Caffeine in coffee may help lower risk of skin cancer

Drinking more caffeinated coffee may help to lower the risk of developing basal cell carcinoma, the most common form of skin cancer, according to a new study.

Published in Cancer Research, a journal for the American Association for Cancer Research, the study was conducted by analyzing data from the Nurses’ Health Study, a long-term study meant to investigate factors that might influence women’s health, and the Health Professionals Follow-up Study, the corresponding study for men.

After looking at close to 113,000 participants, the researchers from Brigham and Women’s Hospital and Harvard Medical School in Boston found that 22,786 ultimately developed basal cell carcinoma (BCC) during the 20-year period of follow up.  Not only was there an inverse relationship seen between drinking coffee and developing BCC, but an increase of caffeine intake from all dietary sources – such as tea, soda and chocolate – also showed a decreased skin cancer risk.

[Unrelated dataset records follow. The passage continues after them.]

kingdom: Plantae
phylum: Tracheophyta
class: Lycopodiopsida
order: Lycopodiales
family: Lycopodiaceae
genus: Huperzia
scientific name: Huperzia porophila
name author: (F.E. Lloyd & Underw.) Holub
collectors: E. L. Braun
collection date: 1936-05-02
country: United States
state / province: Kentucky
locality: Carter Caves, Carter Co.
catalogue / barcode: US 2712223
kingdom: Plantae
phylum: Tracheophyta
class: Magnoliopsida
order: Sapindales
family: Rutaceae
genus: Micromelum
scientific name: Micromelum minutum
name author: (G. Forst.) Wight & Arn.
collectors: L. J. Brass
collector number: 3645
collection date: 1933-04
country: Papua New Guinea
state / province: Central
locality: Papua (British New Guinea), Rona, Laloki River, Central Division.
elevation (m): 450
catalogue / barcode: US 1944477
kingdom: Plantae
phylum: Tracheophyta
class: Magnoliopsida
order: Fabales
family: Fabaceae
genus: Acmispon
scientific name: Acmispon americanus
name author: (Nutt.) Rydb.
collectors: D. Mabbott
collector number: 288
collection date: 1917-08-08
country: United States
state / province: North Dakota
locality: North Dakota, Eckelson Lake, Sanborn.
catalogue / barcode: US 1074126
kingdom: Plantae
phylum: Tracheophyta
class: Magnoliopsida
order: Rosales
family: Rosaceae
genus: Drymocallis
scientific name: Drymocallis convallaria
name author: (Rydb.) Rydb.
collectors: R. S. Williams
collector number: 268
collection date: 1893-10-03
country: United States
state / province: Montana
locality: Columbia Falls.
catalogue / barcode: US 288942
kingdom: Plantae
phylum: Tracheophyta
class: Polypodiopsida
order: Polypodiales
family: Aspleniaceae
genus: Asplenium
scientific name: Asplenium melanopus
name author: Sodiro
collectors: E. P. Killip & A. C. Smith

“These results really suggest that it is the caffeine in coffee that is responsible for the decreased risk of basal cell carcinoma associated with increasing coffee consumption,” Jiali Han, associate professor at Brigham and Women’s Hospital, Harvard Medical School in Boston as well as the study’s lead author, said in a press release. “This would be consistent with published mouse data, which indicate caffeine can block skin tumor formation. However, more studies in different population cohorts and additional mechanistic studies will be needed before we can say this definitively.”

However, increased caffeine intake was not found to be inversely associated with the more aggressive forms of skin cancer – squamous cell carcinoma and melanoma.